▸ **What you need to do**
Exclude every picture and return the remaining entries below verbatim.

▸ **Source information**
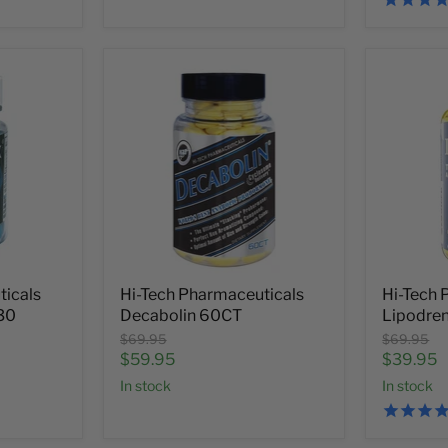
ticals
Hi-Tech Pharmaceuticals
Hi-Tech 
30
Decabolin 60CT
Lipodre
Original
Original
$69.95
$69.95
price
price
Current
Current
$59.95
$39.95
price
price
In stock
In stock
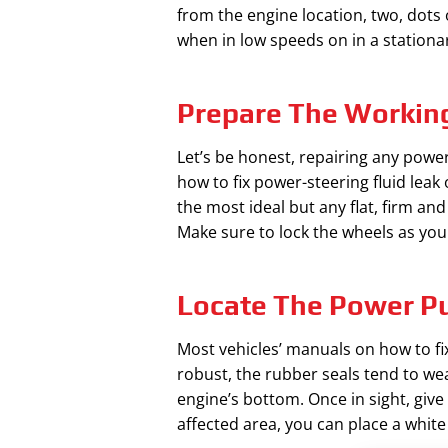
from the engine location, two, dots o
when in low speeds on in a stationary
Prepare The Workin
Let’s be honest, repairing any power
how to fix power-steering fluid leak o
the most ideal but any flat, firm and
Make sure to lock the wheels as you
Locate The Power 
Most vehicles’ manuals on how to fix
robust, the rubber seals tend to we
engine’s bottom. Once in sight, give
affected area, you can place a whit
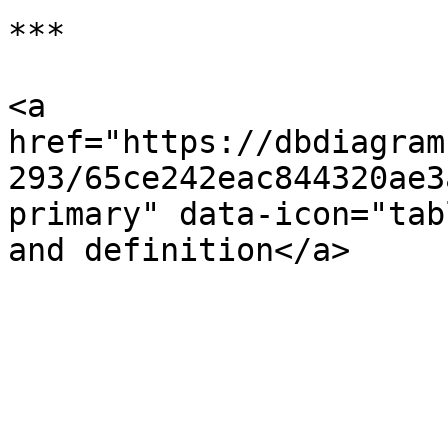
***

▸ **Solution to the problem**
ticals
Hi-Tech Pharmaceuticals
Hi-Tech 
30
Decabolin 60CT
Lipodre
Original
Original
$69.95
$69.95
price
price
Current
Current
$59.95
$39.95
price
price
In stock
In stock
from the engine location, two, dots o
when in low speeds on in a stationary
Prepare The Workin
Let’s be honest, repairing any power
how to fix power-steering fluid leak o
the most ideal but any flat, firm and
Make sure to lock the wheels as you
Locate The Power 
Most vehicles’ manuals on how to fix
robust, the rubber seals tend to we
engine’s bottom. Once in sight, give
affected area, you can place a whit
***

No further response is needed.